Welcome to our dedicated page for Target Hospitality SEC filings (Ticker: TH), a comprehensive resource for investors and traders seeking official regulatory documents including 10-K annual reports, 10-Q quarterly earnings, 8-K material events, and insider trading forms.
This page provides access to Target Hospitality Corp. (NASDAQ: TH) SEC filings, offering a detailed view of how the company reports its operations as one of North America’s largest providers of vertically integrated modular accommodations and value-added hospitality services in the United States. As a Delaware corporation with common stock listed on the Nasdaq Capital Market, Target files current and periodic reports that describe its segments, contracts and governance framework.
Investors can review Form 8-K filings covering material events such as quarterly financial results, investor presentations and amendments to the company’s bylaws. For example, recent 8-Ks discuss second and third quarter 2025 results, including segment data for Government, Hospitality & Facilities Services – South, Workforce Hospitality Solutions and other hospitality services, as well as changes to the company’s bylaws in response to updates in Delaware corporate law.
Through this filings page, users can also track disclosures related to multi-year contracts in the Government and Workforce Hospitality Solutions segments, data center and critical mineral projects, and Target’s participation in strategic sourcing vehicles for U.S. government work. These documents complement press releases by providing formal regulatory detail on revenue composition, segment performance and significant agreements.
Stock Titan enhances access to these filings with AI-powered summaries that explain key points from lengthy documents, helping readers quickly understand what each report means for Target Hospitality’s modular accommodations, hospitality services and contract portfolio. Users can reference this page for timely updates as new filings are posted to the SEC’s EDGAR system.
Target Hospitality Corp. (TH) reports a proposed sale under Rule 144 of 49,344 common shares held by a person who received the shares through restricted stock vesting on 06/30/2025. The filer indicates the sale is expected to occur on 09/18/2025 through Fidelity Brokerage Services LLC on the NASDAQ, with an aggregate market value of $423,352.22 and total shares outstanding of 99,778,797. The acquisition was recorded as compensation and fully paid on the vesting date.
The filer certifies there were no other sales by the same person in the past three months and affirms no undisclosed material adverse information is known. This filing documents a routine sale of vested restricted stock rather than a market-moving corporate event.
Target Hospitality Corp. filed a current report to inform investors that it posted a new investor presentation on its website on September 16, 2025. The presentation is available in the presentations and events section of the company’s investor relations site and contains forward-looking statements subject to the cautionary statements included in the slides.
The company notes that the information in this communication is furnished under Regulation FD and is not deemed filed for liability purposes under the Securities Exchange Act or automatically incorporated into other securities law filings unless specifically referenced.

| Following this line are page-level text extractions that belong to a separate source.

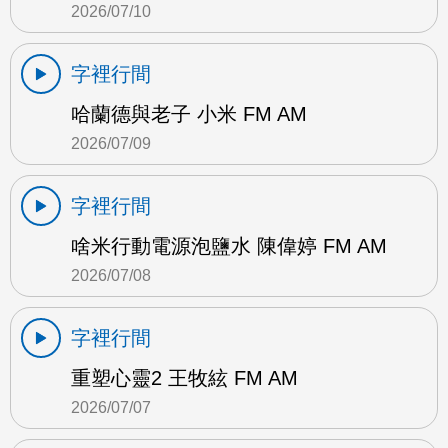
2026/07/10
字裡行間
哈蘭德與老子 小米 FM AM
2026/07/09
字裡行間
啥米行動電源泡鹽水 陳偉婷 FM AM
2026/07/08
字裡行間
重塑心靈2 王牧絃 FM AM
2026/07/07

Insider activity: On 06/30/2025, Target Hospitality Corp. (TH) President & CEO James Bradley Archer converted 250,000 performance-based restricted stock units (PSUs) into common shares (transaction code M). Immediately afterward, 98,375 shares were withheld (code F) at $7.12 per share to cover taxes, leaving a net increase of roughly 151,625 shares.
Following the transactions Mr. Archer directly owns 1,744,609 TH shares. The PSUs originated from a May 24 2022 grant of up to 500,000 units that vested upon the company’s stock meeting volume-weighted average price targets between $12.50 – $20.00 over specified 60-day measurement periods. With the conversion, the reporting person’s derivative position in these PSUs is now 0.
Because the shares were earned through performance criteria and most of them were retained, the filing signals continuing insider alignment with shareholders, although the share withholding for taxes is routine.